Keep your ClickHouse replicas in sync with practical monitoring queries. Learn to track replication lag, queue depth, and how to separate insert and query workloads across replicas.
ClickHouse is a distributed system, and in any replicated setup, keeping replicas in sync is a fundamental operational concern. Replication issues tend to be silent - they do not cause immediate query failures. Instead, they quietly accumulate lag until a failover exposes stale data, or a growing replication queue starts consuming resources. By the time you notice, the problem may be significant.
Monitoring replication health should be part of your baseline operational checks, right alongside resource utilization and part counts. This post covers what to watch, how to query for it, and how to architect your cluster to reduce replication pressure.
How Replication Works in ClickHouse
When you use the ReplicatedMergeTree engine family, ClickHouse maintains replicas of your data across multiple nodes. The mechanics are straightforward: when data is inserted into one replica, the other replicas pick up the new parts and apply them locally. Inserts can go to any replica - there is no single primary node.
Each replica maintains a replication queue - a list of operations (inserts, merges, mutations) that it needs to apply to stay in sync with the others. Under normal conditions, this queue stays short and items are processed quickly. Problems arise when the queue grows faster than a replica can process it, or when certain operations get stuck.
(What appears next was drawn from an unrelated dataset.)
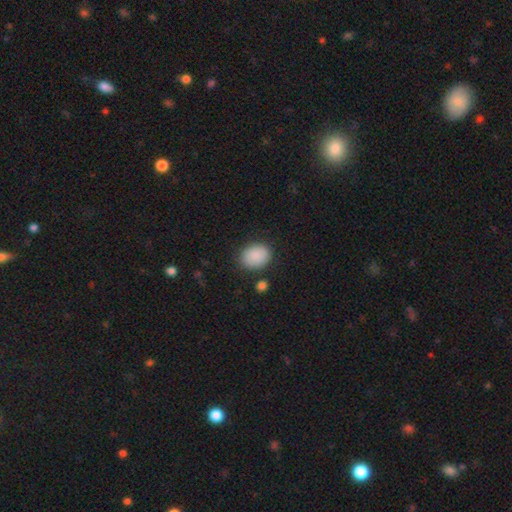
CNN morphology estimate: Overall: smooth (89%). How rounded: in between (59%; round 40%). Merging: none (82%).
ClickHouse supports quorum inserts, where a write is only considered successful once a specified number of replicas have confirmed it. This provides stronger consistency guarantees but adds latency and complexity. Whether you use quorum inserts depends on your consistency requirements.
What to Monitor
The core replication health check queries system.replicas, which provides per-table replication status for every replicated table on the node:
SELECT
database,
table,
is_leader,
is_readonly,
total_replicas,
active_replicas,
queue_size,
inserts_in_queue,
merges_in_queue,
log_max_index - log_pointer AS replication_lag
FROM system.replicas
ORDER BY (log_max_index - log_pointer) DESC
The key columns to focus on:
queue_size - The total number of operations waiting to be processed. A consistently growing queue means the replica is falling behind. This should be your primary alerting metric for replication health.
inserts_in_queue and merges_in_queue - These break down the queue by operation type. A large number of inserts in the queue means the replica is not keeping up with incoming data. A large number of merges means background operations are stacking up.
replication_lag (computed as log_max_index - log_pointer) - This represents how far behind the replica is in processing the replication log. A value near zero is healthy. A steadily increasing value is a problem.
active_replicas vs total_replicas - If active replicas drops below total replicas, a node is unreachable. This should trigger an immediate alert.
is_readonly - A replica in readonly mode cannot accept inserts or process mutations. This is an error state that needs immediate investigation - it typically indicates a problem with the coordination layer.
Setting Up Alerts
For Prometheus-based monitoring, the most important alerting rules are:
- Replication queue size exceeding a threshold over a sustained period (not just a momentary spike).
- Replication lag (
log_max_index - log_pointer) growing over time. - Active replicas dropping below the expected total.
- Readonly replicas - any replica entering readonly mode should be an immediate alert.
These can be derived from the ClickHouse Prometheus exporter or by querying system tables and exposing the results.
Diagnosing and Fixing Replication Lag
When you detect replication lag, the diagnosis process follows a predictable pattern.
Check resource utilization first. A replica that is CPU-bound, memory-constrained, or hitting disk I/O limits will naturally fall behind on replication. The fix here is not replication-specific - it is addressing the underlying resource bottleneck.
Look for stuck operations in the queue. A single large mutation or a problematic merge can block the queue and prevent subsequent operations from being processed. Check system.replication_queue for entries that have been retrying for an extended period.
Review insert pressure. If the insert rate is very high and inserts are going to all replicas, each replica needs to process both its own inserts and replicate inserts from others. This can create a multiplier effect on resource consumption.
Separating Insert and Query Replicas
One architectural technique for managing replication pressure is to designate specific replicas for inserts and others for serving queries. Rather than having every replica handle both workloads, you direct your write traffic to a subset of replicas and your read traffic to others. This prevents heavy insert workloads from degrading query performance and gives query-serving replicas time to catch up on replication.
This separation can be implemented at the load balancer or application level - ClickHouse itself does not enforce a primary/secondary distinction, so you control the routing.
Key Takeaways
- Replication issues are silent until they are not. Monitor
system.replicasproactively - do not wait for a failover or stale data report to discover lag. queue_sizeandreplication_lag(log_max_index - log_pointer) are your primary health indicators. Alert on sustained growth, not momentary spikes.- When diagnosing lag, check resource utilization first, then look for stuck operations in the replication queue, then review insert pressure.
- Consider separating insert and query replicas to isolate workloads and reduce replication pressure on the nodes serving user-facing queries.